_Exercise 1_
Please repeat, word for word, the part of the writer's block thread below that begins with the words "In this case, my" and ends with "to fire yourself.".

_Quoted text_
Paying the bills, doing the responsible thing -- it cramps the style of a lot of writers, I think.  But today is today, and you get to write!  Yes!  I admire you for "just plugging away" and wish you the very best!


----------



## Shadoe (Jul 16, 2013)

I understand what you're all saying, and normally I'd agree. I have tons of projects to work on, and I open my writing folders every day. But I can't get beyond a sentence or two.  I need a kick start.


----------



## Sandy (Jul 16, 2013)

That's so easy!  Write the third sentence.  Then the fourth.  Don't worry about being perfect, just put them down.  When you've got a nice little string of them, print it out and being polishing, smoothing them out.  Turn them from rough stones into sparkling gems.  Pat yourself on the back, then do it some more.


----------



## Whisper (Jul 17, 2013)

Shadoe said:


> I understand what you're all saying, and normally I'd agree. I have tons of projects to work on, and I open my writing folders every day. But I can't get beyond a sentence or two. I need a kick start.



In this case, my advice to you is to just stop. Put your tons of folders and projects away and get a job at Walmart or something because if all you can write is two sentences before stopping then you don't want to write anymore. Thus you don't really want to be a writer. 

The fact is writing is a job. No matter how much we love it, if we want to sell our work, then it's a job like any other. You don't go to work for an hour and tell everyone, you just can't get past the first hour. They'd fire you. Well, if you can't get past 2 lousy sentences you need to fire yourself.

Shesh, tons of projects and can’t get past two sentences. That’s not writer’s block, that’s writers-lazy. I see Walmart Greeter in your future.


----------



## Sandy (Jul 17, 2013)

...And the only thing more scary than being a Walmart greeter is having Whisper's avatar glaring at you!  Yikes, now I have to think of that third sentence   Nicely said, Whisper!


----------



## Shadoe (Jul 17, 2013)

Whisper said:


> The fact is writing is a job. No matter how much we love it, if we want to sell our work, then it's a job like any other. You don't go to work for an hour and tell everyone, you just can't get past the first hour. They'd fire you. Well, if you can't get past 2 lousy sentences you need to fire yourself


I think that might be part of the proble. Writing IS a job. I do it for 12 hours a day and I'm having a hard time switching gears when I'm off. I just need interest rekindled.

_Exercise 2_
Report each line of the rows below that contains the string "time".

_Data records_

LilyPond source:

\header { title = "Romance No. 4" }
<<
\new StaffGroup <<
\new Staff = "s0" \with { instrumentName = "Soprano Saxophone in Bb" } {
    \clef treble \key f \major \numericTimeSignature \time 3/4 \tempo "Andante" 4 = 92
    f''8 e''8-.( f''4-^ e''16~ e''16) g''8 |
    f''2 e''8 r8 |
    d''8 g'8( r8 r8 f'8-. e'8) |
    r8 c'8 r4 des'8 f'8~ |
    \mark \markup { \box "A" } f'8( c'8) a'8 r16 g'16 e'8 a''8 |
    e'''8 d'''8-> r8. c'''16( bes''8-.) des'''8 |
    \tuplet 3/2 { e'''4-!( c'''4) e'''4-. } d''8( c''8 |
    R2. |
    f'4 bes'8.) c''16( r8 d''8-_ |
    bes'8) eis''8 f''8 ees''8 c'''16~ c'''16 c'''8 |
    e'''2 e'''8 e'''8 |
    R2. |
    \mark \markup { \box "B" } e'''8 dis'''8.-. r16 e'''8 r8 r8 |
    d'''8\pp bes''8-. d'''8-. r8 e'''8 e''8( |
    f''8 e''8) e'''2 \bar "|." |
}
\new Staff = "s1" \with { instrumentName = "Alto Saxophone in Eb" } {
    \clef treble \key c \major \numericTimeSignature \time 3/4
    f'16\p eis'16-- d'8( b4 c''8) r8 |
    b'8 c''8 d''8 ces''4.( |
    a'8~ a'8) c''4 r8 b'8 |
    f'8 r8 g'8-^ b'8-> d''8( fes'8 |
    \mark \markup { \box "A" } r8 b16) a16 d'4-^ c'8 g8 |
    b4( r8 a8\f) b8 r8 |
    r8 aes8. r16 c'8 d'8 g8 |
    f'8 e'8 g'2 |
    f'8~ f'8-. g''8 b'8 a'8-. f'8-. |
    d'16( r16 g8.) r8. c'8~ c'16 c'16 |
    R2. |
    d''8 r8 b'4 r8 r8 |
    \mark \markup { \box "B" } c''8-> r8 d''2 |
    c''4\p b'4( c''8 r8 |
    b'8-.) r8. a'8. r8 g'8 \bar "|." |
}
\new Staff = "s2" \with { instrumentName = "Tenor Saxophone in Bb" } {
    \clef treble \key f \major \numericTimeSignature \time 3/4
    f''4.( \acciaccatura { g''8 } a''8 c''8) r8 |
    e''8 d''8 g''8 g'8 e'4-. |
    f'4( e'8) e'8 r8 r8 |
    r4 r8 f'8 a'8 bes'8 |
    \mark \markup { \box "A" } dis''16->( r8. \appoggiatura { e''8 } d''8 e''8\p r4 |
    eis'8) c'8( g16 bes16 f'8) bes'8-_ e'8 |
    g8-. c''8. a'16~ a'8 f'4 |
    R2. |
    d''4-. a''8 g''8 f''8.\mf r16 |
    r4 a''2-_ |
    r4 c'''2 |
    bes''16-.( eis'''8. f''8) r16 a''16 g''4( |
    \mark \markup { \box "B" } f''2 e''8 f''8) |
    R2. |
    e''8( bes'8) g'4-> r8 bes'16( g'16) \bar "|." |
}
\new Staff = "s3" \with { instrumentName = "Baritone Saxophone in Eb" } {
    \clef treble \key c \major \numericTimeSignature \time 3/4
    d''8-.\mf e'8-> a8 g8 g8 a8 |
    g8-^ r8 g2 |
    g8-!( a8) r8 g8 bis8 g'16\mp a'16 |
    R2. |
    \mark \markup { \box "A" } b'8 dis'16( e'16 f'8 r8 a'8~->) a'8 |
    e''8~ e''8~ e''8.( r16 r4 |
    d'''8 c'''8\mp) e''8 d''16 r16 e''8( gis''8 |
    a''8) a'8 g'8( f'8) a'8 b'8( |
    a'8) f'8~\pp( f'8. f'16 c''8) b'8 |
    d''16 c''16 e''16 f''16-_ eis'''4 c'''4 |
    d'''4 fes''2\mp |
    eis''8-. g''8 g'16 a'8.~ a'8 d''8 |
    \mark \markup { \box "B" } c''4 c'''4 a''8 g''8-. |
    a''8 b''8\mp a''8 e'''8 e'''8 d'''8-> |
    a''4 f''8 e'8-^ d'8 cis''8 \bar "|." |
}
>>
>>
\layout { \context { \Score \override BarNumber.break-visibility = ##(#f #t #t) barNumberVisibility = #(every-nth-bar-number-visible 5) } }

_Result 1_
In this case, my advice to you is to just stop. Put your tons of folders and projects away and get a job at Walmart or something because if all you can write is two sentences before stopping then you don't want to write anymore. Thus you don't really want to be a writer. 

The fact is writing is a job. No matter how much we love it, if we want to sell our work, then it's a job like any other. You don't go to work for an hour and tell everyone, you just can't get past the first hour. They'd fire you. Well, if you can't get past 2 lousy sentences you need to fire yourself.

_Result 2_
    \clef treble \key f \major \numericTimeSignature \time 3/4 \tempo "Andante" 4 = 92
    \clef treble \key c \major \numericTimeSignature \time 3/4
    \clef treble \key f \major \numericTimeSignature \time 3/4
    \clef treble \key c \major \numericTimeSignature \time 3/4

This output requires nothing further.